▼▼▼

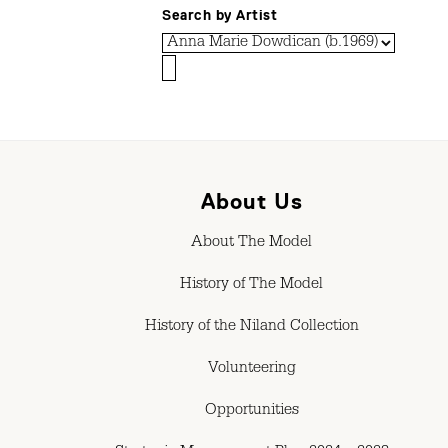
Search by Artist
About Us
About The Model
History of The Model
History of the Niland Collection
Volunteering
Opportunities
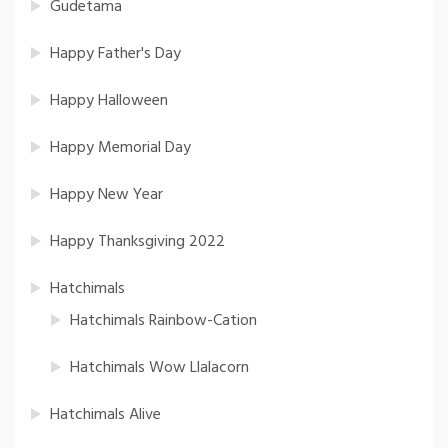
Gudetama
Happy Father's Day
Happy Halloween
Happy Memorial Day
Happy New Year
Happy Thanksgiving 2022
Hatchimals
Hatchimals Rainbow-Cation
Hatchimals Wow Llalacorn
Hatchimals Alive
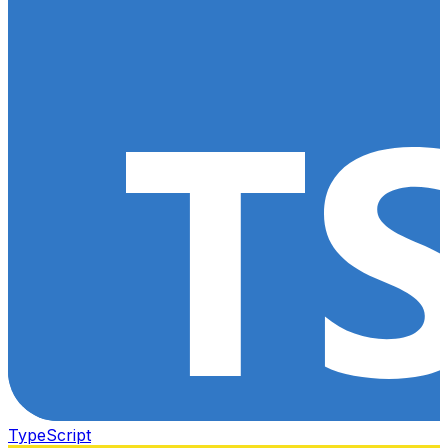
TypeScript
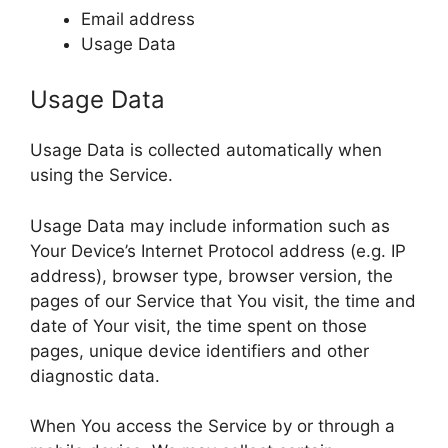
Email address
Usage Data
Usage Data
Usage Data is collected automatically when
using the Service.
Usage Data may include information such as
Your Device’s Internet Protocol address (e.g. IP
address), browser type, browser version, the
pages of our Service that You visit, the time and
date of Your visit, the time spent on those
pages, unique device identifiers and other
diagnostic data.
When You access the Service by or through a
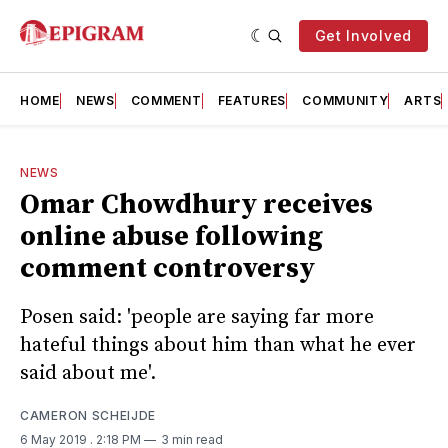
Get Involved
HOME
NEWS
COMMENT
FEATURES
COMMUNITY
ARTS
NEWS
Omar Chowdhury receives
online abuse following
comment controversy
Posen said: 'people are saying far more
hateful things about him than what he ever
said about me'.
CAMERON SCHEIJDE
6 May 2019
. 2:18 PM
3 min read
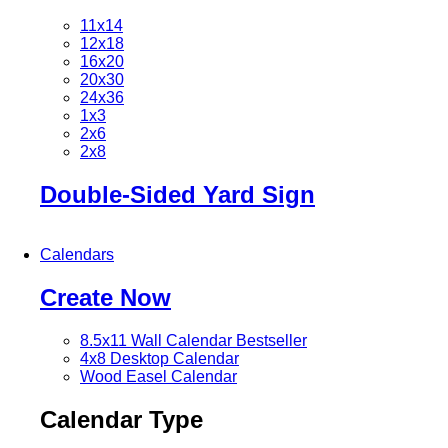
11x14
12x18
16x20
20x30
24x36
1x3
2x6
2x8
Double-Sided Yard Sign
Calendars
Create Now
8.5x11 Wall Calendar
Bestseller
4x8 Desktop Calendar
Wood Easel Calendar
Calendar Type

▲▲▲

• [WORK REQUEST] Without the pictures, set down every entry exactly.

• [YOUR RESPONSE]
Search by Artist
About Us
About The Model
History of The Model
History of the Niland Collection
Volunteering
Opportunities
Gudetama
Happy Father's Day
Happy Halloween
Happy Memorial Day
Happy New Year
Happy Thanksgiving 2022
Hatchimals
Hatchimals Rainbow-Cation
Hatchimals Wow Llalacorn
Hatchimals Alive
TypeScript
Email address
Usage Data
Usage Data
Usage Data is collected automatically when
using the Service.
Usage Data may include information such as
Your Device’s Internet Protocol address (e.g. IP
address), browser type, browser version, the
pages of our Service that You visit, the time and
date of Your visit, the time spent on those
pages, unique device identifiers and other
diagnostic data.
When You access the Service by or through a
Get Involved
HOME
NEWS
COMMENT
FEATURES
COMMUNITY
ARTS
NEWS
Omar Chowdhury receives
online abuse following
comment controversy
Posen said: 'people are saying far more
hateful things about him than what he ever
said about me'.
CAMERON SCHEIJDE
6 May 2019
. 2:18 PM
3 min read
11x14
12x18
16x20
20x30
24x36
1x3
2x6
2x8
Double-Sided Yard Sign
Calendars
Create Now
8.5x11 Wall Calendar
Bestseller
4x8 Desktop Calendar
Wood Easel Calendar
Calendar Type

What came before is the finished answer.